Писатель категорически не принял интерпретацию Тарковским его «сциентистского пейзажа» и идей «соляристики». Лем так отозвался об экранизации: «„Солярис“ – это книга, из-за которой мы здорово поругались с Тарковским… Он хотел показать, что космос очень противен и неприятен, а вот на Земле – прекрасно. Я-то писал и думал совсем наоборот»[3]. И еще: «Он снял совсем не „Солярис“, а „Преступление и наказание“. Ведь из фильма следует только то, что этот паскудный Кельвин довел бедную Хари до самоубийства, а потом по этой причине терзался угрызениями совести… А совсем уж ужасным было то, что Тарковский ввел в фильм родителей Кельвина и даже какую-то его тетю, а прежде всего – мать, а „мать“ – это „Россия“, „Родина“, „Земля“. Это меня уже порядочно рассердило. Были мы в тот момент как две лошади, которые тянут одну телегу в разные стороны… У меня Кельвин решает остаться на планете без какой-либо надежды, а Тарковский создал картину, в которой появляется какой-то остров, а на нем домик. И когда я слышу о домике и острове, то чуть ли не выхожу из себя от возмущения»[4].

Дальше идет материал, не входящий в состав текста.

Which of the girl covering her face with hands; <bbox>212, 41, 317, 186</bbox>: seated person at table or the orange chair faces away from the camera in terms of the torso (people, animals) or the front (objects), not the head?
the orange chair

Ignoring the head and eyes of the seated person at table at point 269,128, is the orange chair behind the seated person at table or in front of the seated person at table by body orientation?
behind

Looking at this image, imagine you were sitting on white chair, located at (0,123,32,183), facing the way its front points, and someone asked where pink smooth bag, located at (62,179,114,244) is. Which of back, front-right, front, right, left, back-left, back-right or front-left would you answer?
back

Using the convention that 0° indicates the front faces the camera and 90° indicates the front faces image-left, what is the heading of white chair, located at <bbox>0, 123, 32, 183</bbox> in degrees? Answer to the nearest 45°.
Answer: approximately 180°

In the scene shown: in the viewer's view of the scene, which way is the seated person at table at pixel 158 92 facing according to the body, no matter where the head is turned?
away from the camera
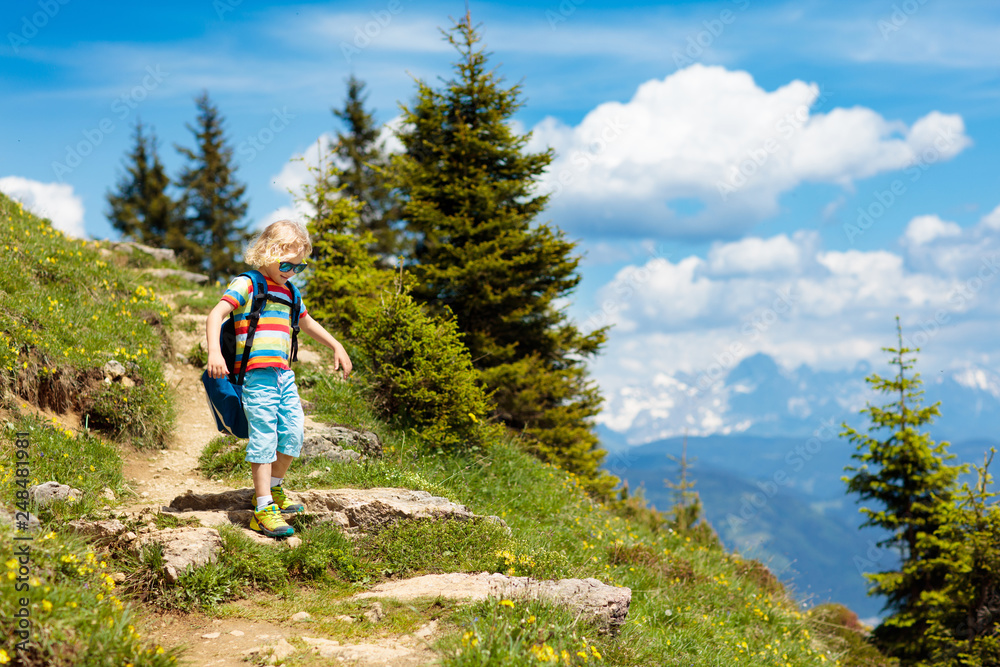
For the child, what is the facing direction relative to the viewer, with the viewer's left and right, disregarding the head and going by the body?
facing the viewer and to the right of the viewer

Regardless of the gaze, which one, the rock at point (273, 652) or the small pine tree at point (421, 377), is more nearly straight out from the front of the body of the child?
the rock

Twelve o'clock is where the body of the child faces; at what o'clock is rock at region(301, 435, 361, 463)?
The rock is roughly at 8 o'clock from the child.

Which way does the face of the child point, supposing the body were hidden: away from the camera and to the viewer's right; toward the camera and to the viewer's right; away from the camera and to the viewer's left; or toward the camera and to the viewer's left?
toward the camera and to the viewer's right

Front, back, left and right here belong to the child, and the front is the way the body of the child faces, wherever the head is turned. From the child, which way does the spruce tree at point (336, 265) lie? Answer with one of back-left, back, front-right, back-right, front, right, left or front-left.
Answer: back-left

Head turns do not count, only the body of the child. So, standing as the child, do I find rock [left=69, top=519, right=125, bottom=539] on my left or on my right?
on my right

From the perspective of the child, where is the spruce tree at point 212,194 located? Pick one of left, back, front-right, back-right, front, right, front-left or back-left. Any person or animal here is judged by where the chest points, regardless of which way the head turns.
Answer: back-left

В этом конфликте среди моих друзей, студентов и выпускников мехмата, культурных и образованных итээровцев, преобладали сторонники Лема. Я, к тому времени уже больше ориентированный на искусство, чем на науку, был, скорее, на другой стороне. Хотя даже при сравнительном равнодушии к жанру фантастики война разгорелась и внутри меня самого. Я никак не мог определить до конца свое отношение к фильму Тарковского, а именно на него, напомню, мне поручили написать одну из первых в жизни рецензий для львовской газеты.

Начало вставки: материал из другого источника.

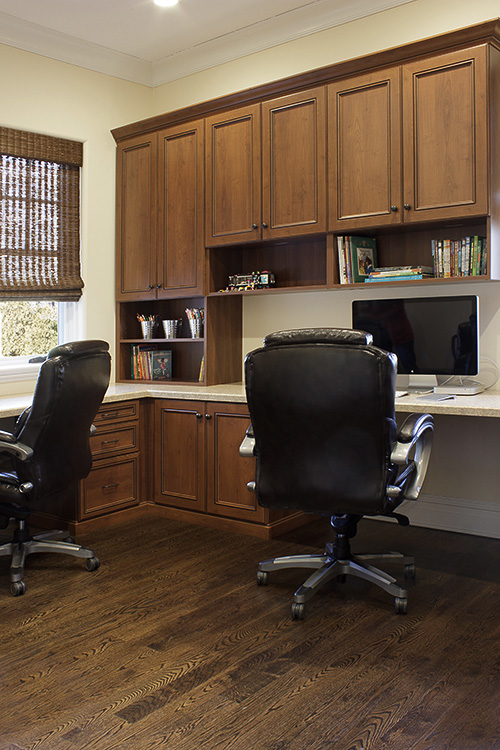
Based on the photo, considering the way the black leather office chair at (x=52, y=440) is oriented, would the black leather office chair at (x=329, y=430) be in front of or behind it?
behind

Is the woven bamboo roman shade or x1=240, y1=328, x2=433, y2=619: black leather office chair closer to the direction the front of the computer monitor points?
the black leather office chair

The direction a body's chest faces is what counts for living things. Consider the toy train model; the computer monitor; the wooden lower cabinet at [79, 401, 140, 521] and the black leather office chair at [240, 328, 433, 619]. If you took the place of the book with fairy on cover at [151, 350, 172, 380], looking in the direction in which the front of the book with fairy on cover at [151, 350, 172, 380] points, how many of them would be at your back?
0

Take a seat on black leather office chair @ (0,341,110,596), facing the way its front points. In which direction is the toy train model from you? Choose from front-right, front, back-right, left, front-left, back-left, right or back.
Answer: right

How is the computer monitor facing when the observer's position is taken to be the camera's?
facing the viewer

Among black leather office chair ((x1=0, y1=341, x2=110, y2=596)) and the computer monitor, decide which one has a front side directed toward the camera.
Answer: the computer monitor

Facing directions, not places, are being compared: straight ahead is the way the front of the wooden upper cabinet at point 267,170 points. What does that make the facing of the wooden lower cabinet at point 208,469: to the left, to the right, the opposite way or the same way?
the same way

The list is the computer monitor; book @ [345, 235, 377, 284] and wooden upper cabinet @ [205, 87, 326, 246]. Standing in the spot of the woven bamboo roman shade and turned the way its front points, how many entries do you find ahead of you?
3

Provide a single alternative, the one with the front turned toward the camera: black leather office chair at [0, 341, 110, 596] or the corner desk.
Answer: the corner desk

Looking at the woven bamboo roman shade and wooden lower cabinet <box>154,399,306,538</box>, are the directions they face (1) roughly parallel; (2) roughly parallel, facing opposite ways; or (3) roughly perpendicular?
roughly perpendicular

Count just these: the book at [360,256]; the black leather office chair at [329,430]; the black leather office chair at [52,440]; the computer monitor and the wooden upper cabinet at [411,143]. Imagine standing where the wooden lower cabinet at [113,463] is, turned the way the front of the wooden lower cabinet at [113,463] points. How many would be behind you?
0

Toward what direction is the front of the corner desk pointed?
toward the camera

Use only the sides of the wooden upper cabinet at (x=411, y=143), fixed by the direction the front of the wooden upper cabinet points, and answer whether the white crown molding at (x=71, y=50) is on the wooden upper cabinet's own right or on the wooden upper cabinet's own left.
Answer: on the wooden upper cabinet's own right

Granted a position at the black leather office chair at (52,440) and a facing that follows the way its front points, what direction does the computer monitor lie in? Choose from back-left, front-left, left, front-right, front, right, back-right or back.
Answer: back-right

Мне сразу понравилась Наталья Бондарчук в роли Хари – какая-то не совсем земная и в то же время наделенная плотской весомостью. Тарковский был явно увлечен молодой актрисой, и это передалось камере оператора Вадима Юсова, снявшего Наталью так же вдохновенно и влюбленно, как потом Георгий Рерберг Маргариту Терехову в «Зеркале». В кино, искусстве коллективном, есть тем не менее две ключевые фигуры: автор-режиссер и соавтор-оператор; второй становится, так сказать, агентом первого, запечатлевая на пленке его эмоции. Третьей ключевой фигурой нередко оказывается муза автора. Как писал американский критик Д. Фанн, Трюффо «снимает Катрин Денёв так же, как Штернберг снимал Марлен Дитрих, как Росселлини изображал Ингрид Бергман, как Годар запечатлевал Анну Карину, как Ренуар живописал Катрин Гесслинг, как Хичкок обрисовывал Джоан Фонтейн. Эти образные мгновения принадлежат только кино». Речь идет о не подверженных старению шедеврах киногени́и (слово с ударением на предпоследнем слоге, близкое по смыслу к «магии кино»). Эти шедевры рождены влюбленностью, и лучшие кадры «Соляриса» относятся к их числу.

[3] Из интервью газете «Московские новости». 18.06.1995.
[4] Цит. по: Bereś S. Rozmowy ze Stanisławem Lemem. Kraków: WL, 1987. S. 133–135.